───── Extrait de la page ─────

M. le Curé.
- Après notre dernière causerie,
j'enviais l'innocence de l'enfant, qui n'a pas
encore connu les erreurs dont le
péché est la cause ! J'aurais
voulu être baptisé adulte et mourir
aussitôt après car, quelque
énormes et nombreux qu'aient
été mes propres péchés,
je serais allé tout droit, au ciel, n'ayant
à subir ni la peine éternelle de
l'enfer, ni la peine temporelle du purgatoire
(1).
M.
A. -
L'Eglise primitive baptisait en effet les adultes,
mais elle n'attribuait pas à ce sacrement un
pouvoir aussi surprenant.
M.
le
Curé. - Il a une valeur telle que le
Concile de Trente a accepté comme valable
tout baptême administré au nom du
Père, du Fils et du Saint-Esprit, même
par un hérétique
(2).
M.
A. -
Le Baptême fut institué par Notre
Seigneur, son importance ne soulève donc
aucune contestation : Allez, enseignez
toutes les nations, les baptisant au nom du
Père et du Fils et du Saint-Esprit (3).
Mais Jésus n'a pas dit que le
baptême effacerait le péché
originel.
M.
le
Curé. - Que serait alors le
Baptême ?
M A. - Le symbole de la
Rémission des péchés et de
l'entrée du fidèle dans l'Eglise de
Jésus-Christ.
M.
le
Curé. - Qu'est-ce qui le
prouve ? Les protestants en savent-ils plus
long que nos conciles ?
M.
A. -
Au lieu de soulever la querelle entre
Réformés et catholiques romains,
consultons l'Écriture.
Saint Paul écrivait à
Rome :
« Nous tous
qui avons
été baptisés en
Jésus-Christ, nous avons été
baptisés dans l'image de sa mort. Nous avons
été ensevelis avec lui par le
baptême, pour être comme lui dans un
état de mort, afin que, de
même que Jésus-Christ est
ressuscité par la puissance de son
Père, nous marchions aussi, après
notre résurrection, dans les voies d'une vie
toute nouvelle
(4). »
M.
le
Curé. - Ce passage est très
obscur pour moi et le ne lui trouve aucun rapport
avec notre baptême.
M.
A. -
Parce que votre baptême diffère de
celui des premiers chrétiens. Remarquez -
à titre de simple constatation - que le
baptême primitif avait lieu par
immersion.
L'état de mort
dont
parle l'apôtre désigne la mort au
péché, et non l'effacement du
péché originel d'un enfant qui vient
de naître. Le baptême est donc un acte,
accompli par un être moral, par lequel il
déclare vouloir mourir au
péché et marcher dans les
voies d'une vie toute nouvelle.
M.
le
Curé. - Qu'il s'agisse du
péché originel ou du
péché actuel : il n'y a rien
à condamner en ceux qui ont
été baptisés.
M.
A. -
Vous faites dire à saint Paul des choses
qu'il n'a jamais pensées ! Il ne faut
pas arranger l'Écriture pour les besoins de
votre cause ; le texte dit « Il
n'y a rien à condamner en ceux qui sont en
Christ ». (5) Cette
déclaration a un tout
autre sens.

───── Données fournies ─────

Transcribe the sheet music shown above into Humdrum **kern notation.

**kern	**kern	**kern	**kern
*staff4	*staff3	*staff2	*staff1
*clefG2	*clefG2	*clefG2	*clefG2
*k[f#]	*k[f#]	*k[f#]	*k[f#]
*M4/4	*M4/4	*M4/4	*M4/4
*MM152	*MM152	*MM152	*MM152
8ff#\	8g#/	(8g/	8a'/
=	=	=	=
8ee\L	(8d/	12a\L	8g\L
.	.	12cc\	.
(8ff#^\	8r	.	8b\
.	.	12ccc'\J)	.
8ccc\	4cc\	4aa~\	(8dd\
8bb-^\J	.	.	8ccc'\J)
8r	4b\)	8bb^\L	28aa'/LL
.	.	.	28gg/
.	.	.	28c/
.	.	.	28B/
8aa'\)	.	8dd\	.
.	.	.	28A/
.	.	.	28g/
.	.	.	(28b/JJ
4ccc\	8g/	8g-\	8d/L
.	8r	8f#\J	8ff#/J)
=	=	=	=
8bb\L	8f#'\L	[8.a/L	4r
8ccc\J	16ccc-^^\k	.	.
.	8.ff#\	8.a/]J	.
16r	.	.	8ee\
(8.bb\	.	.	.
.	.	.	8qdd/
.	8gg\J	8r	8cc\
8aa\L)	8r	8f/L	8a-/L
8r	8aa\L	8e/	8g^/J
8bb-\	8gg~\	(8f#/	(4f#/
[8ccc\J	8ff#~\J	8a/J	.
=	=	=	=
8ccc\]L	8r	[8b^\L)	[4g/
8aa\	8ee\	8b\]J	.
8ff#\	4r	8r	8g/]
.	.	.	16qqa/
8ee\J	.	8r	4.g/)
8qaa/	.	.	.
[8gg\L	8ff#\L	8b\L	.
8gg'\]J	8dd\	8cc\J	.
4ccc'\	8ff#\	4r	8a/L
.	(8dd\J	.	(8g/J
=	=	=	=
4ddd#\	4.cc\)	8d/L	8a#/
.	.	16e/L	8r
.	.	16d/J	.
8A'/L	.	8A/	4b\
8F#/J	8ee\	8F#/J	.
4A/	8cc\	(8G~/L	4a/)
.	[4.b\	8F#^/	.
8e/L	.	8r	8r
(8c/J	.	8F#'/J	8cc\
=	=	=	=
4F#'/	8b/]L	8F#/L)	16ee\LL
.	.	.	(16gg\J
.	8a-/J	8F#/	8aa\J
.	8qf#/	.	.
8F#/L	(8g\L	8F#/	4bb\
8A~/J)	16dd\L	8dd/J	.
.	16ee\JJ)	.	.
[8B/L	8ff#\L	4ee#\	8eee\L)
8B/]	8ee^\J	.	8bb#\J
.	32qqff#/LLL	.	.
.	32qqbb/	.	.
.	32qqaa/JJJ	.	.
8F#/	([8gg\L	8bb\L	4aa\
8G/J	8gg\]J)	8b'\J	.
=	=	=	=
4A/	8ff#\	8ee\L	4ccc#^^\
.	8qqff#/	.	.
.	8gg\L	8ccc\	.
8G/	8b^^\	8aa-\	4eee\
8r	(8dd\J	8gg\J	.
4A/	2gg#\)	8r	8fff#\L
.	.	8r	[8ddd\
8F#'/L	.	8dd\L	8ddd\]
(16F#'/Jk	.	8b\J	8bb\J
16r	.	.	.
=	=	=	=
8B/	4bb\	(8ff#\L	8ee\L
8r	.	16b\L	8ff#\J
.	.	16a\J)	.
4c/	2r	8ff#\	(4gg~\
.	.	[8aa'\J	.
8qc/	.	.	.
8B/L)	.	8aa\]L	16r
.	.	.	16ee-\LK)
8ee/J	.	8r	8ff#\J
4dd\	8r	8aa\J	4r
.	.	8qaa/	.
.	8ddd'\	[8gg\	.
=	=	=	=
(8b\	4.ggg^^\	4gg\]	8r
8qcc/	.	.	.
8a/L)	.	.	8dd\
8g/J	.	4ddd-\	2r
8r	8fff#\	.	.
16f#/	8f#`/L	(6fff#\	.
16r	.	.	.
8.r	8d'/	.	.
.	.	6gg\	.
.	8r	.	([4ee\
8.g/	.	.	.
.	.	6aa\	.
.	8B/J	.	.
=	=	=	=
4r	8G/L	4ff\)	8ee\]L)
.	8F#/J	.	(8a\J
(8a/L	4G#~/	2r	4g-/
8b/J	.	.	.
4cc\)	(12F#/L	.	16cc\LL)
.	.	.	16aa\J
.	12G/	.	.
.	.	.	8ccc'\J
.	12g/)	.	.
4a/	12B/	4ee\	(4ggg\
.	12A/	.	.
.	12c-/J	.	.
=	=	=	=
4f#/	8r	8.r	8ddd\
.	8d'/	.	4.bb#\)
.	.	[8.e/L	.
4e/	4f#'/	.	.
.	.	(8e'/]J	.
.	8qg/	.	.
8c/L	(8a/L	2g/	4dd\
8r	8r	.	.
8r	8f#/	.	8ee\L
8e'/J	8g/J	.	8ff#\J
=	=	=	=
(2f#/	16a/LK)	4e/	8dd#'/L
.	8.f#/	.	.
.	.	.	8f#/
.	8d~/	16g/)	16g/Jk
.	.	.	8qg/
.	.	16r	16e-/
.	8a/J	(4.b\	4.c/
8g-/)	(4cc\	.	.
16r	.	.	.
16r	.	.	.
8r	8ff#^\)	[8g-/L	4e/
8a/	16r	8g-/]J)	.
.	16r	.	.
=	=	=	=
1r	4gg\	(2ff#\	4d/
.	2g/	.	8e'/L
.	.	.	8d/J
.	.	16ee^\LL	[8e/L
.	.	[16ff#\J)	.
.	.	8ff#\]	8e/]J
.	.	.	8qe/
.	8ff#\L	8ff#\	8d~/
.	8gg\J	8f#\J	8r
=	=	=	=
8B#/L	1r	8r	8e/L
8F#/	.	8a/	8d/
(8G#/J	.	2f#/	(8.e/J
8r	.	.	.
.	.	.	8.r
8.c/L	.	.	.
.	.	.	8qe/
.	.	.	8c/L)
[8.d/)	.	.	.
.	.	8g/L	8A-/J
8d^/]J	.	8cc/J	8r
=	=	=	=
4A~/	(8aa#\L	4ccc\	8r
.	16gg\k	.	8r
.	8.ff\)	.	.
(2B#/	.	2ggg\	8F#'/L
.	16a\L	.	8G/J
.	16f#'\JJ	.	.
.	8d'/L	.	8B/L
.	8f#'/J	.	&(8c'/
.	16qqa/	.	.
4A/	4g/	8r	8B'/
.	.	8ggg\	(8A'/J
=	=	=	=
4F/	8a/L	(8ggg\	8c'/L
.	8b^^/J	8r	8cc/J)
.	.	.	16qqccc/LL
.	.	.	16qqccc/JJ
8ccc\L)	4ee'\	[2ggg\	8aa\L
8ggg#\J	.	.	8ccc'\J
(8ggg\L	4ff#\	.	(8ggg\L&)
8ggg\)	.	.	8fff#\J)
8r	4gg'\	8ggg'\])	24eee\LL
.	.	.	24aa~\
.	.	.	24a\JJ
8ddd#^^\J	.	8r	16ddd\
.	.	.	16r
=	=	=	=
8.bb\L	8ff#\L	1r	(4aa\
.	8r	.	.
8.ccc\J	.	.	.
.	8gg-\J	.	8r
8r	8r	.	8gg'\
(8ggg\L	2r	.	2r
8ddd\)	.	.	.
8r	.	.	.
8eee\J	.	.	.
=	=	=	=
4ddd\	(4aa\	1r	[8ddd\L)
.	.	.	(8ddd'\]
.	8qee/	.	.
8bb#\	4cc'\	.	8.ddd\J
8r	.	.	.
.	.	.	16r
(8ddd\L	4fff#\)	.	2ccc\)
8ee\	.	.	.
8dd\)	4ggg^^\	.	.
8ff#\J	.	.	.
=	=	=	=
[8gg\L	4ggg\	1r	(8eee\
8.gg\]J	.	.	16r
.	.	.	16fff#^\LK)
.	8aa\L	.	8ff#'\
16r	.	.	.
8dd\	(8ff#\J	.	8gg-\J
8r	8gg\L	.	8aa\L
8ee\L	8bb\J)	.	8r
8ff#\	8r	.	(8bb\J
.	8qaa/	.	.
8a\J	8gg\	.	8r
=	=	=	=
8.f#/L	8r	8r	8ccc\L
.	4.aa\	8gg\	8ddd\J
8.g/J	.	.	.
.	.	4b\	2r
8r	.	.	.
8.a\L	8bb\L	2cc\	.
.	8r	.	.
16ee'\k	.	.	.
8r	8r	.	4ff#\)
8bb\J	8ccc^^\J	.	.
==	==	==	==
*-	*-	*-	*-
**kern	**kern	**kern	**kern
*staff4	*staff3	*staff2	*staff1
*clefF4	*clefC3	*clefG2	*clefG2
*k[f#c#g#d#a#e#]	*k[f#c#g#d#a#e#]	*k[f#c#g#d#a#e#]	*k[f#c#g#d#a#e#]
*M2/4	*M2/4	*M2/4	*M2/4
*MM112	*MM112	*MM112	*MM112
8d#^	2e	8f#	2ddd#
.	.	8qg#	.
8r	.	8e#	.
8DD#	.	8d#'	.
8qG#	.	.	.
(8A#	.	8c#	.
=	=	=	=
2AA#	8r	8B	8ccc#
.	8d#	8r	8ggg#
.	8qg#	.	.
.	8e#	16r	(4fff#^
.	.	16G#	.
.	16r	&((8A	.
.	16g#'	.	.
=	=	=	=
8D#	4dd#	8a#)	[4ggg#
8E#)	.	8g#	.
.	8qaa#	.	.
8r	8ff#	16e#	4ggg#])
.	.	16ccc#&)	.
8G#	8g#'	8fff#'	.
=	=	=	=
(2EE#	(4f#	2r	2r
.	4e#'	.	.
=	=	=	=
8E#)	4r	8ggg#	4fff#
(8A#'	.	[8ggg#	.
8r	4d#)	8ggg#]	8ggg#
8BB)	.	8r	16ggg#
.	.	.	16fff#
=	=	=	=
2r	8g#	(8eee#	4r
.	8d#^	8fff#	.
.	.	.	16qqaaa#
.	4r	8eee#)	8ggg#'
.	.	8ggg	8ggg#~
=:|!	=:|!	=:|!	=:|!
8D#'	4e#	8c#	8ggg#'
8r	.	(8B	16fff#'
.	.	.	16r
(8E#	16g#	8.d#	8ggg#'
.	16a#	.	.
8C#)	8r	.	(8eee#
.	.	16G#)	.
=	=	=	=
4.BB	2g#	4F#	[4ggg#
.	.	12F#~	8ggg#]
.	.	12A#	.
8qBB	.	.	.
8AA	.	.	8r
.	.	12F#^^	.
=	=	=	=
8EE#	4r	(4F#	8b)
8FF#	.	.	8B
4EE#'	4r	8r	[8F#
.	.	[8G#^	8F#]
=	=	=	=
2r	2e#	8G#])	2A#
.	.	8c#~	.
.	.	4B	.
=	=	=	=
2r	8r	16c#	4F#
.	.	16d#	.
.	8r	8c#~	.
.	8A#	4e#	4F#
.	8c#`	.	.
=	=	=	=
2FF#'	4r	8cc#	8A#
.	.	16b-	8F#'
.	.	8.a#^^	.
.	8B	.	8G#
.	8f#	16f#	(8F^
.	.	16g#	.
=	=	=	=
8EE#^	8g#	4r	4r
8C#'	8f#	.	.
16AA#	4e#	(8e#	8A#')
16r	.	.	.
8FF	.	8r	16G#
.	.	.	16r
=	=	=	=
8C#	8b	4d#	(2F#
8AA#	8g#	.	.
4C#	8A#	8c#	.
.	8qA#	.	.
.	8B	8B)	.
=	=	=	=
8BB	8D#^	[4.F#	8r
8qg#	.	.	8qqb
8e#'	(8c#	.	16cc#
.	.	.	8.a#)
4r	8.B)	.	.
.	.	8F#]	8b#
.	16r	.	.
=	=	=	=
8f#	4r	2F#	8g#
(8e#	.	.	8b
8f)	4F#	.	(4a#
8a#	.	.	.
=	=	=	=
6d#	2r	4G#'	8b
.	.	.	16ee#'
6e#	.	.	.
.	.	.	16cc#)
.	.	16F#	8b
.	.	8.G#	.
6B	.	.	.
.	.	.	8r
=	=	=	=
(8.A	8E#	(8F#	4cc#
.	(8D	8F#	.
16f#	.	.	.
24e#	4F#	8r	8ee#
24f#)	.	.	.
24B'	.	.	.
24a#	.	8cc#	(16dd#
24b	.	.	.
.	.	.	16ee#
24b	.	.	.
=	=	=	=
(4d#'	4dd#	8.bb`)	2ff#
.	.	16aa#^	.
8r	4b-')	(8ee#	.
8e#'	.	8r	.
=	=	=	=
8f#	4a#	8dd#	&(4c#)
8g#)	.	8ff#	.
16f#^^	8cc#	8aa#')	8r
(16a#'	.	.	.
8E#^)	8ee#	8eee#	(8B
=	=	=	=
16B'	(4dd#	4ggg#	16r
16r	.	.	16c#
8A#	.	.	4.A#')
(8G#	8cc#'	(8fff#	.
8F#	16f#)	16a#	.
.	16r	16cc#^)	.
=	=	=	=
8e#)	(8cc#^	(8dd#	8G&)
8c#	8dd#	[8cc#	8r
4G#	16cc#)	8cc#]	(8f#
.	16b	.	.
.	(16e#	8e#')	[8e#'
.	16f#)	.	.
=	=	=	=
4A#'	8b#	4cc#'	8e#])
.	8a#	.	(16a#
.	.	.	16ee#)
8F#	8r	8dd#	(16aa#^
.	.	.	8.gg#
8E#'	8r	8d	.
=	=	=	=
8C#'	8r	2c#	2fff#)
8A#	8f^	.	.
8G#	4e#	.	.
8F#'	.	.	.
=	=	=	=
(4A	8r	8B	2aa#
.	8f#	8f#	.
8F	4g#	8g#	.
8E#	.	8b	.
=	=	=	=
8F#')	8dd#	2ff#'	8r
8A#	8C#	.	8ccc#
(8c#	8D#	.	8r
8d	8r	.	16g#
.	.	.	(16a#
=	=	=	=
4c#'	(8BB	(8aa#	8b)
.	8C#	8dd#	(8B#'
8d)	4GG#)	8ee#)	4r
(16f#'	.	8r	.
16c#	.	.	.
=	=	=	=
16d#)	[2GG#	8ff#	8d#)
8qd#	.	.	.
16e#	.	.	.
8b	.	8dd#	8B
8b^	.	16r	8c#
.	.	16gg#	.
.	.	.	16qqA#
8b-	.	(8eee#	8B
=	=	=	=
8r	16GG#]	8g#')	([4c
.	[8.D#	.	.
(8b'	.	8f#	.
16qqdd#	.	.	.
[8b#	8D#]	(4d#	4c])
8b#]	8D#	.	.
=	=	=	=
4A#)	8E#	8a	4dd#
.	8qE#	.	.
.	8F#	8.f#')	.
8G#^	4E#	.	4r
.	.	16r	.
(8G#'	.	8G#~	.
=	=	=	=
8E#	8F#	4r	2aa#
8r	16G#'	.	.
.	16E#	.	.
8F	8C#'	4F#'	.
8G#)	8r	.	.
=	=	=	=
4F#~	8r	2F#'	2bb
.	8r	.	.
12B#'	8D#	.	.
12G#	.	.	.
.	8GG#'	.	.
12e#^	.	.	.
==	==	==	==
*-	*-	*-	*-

─────

Liste des tâches:
1: D'après M. A. dans le dialogue sur le baptême, comment se pratiquait le baptême primitif ?
2: Reproduisez à l'identique le passage du dialogue sur le baptême qui va de "M A. - Le symbole" jusqu'à "nos conciles ?".
3: Poursuivez le dialogue sur le baptême après sa dernière phrase.
Vous n'aurez pas besoin des données.

Résultats par tâche:
1: Par immersion.

2:
M A. - Le symbole de la
Rémission des péchés et de
l'entrée du fidèle dans l'Eglise de
Jésus-Christ.
M.
le
Curé. - Qu'est-ce qui le
prouve ? Les protestants en savent-ils plus
long que nos conciles ?

3:
L'entrée du fidèle
dans la communion du Christ peut
se témoigner extérieurement par le
baptême, mais cette cérémonie
correspond, pour être valablement, à
un acte intérieur appelé nouvelle
naissance, ou vie nouvelle en Christ.
M.
le
Curé. - Vous enlevez ainsi au rite du
baptême tout pouvoir.... ce qui n'est pas
compris dans l'institution du Sacrement.
M.
A. -
Notre Seigneur a été fort explicite
à cet égard dans plusieurs
circonstances. Il dit à
Nicodème :
« En
vérité, en vérité, Je
vous le dis, nul ne peut entrer dans le royaume de
Dieu, s'il ne naît de l'eau et du
Saint-Esprit. » (6)
C'est bien un appel à la
conscience, et non une invitation à recevoir
un baptême extérieur.
M.
le
Curé. - Donc, vous concluez que l'eau
bénite, l'eau du baptême n'a aucune
valeur en elle-même ? Que la
cérémonie au cours de laquelle on y
jette « le sel de la terre » et
le saint-chrême la veille de Pentecôte
ou le Samedi-Saint, est vaine et sans aucun pouvoir
purificateur ?
M.
A. -
Pour être purifié de son
péché, il faut autre chose que
l'aspersion d'eau bénite ; l'action du
Saint-Esprit est nécessaire.
M.
le
Curé. - C'est pour cela que nous
baptisons au nom du Père et du Fils, et du Saint Esprit.
M.
A. -
Pourquoi n'avez-vous point marché sur les traces de
saint
Pierre ? Il disait à
Jérusalem :
« Faites
pénitence et que chacun de vous soit
baptisé au nom de Jésus-Christ en
rémission des péchés et vous
recevrez le don du Saint-Esprit. »
(7)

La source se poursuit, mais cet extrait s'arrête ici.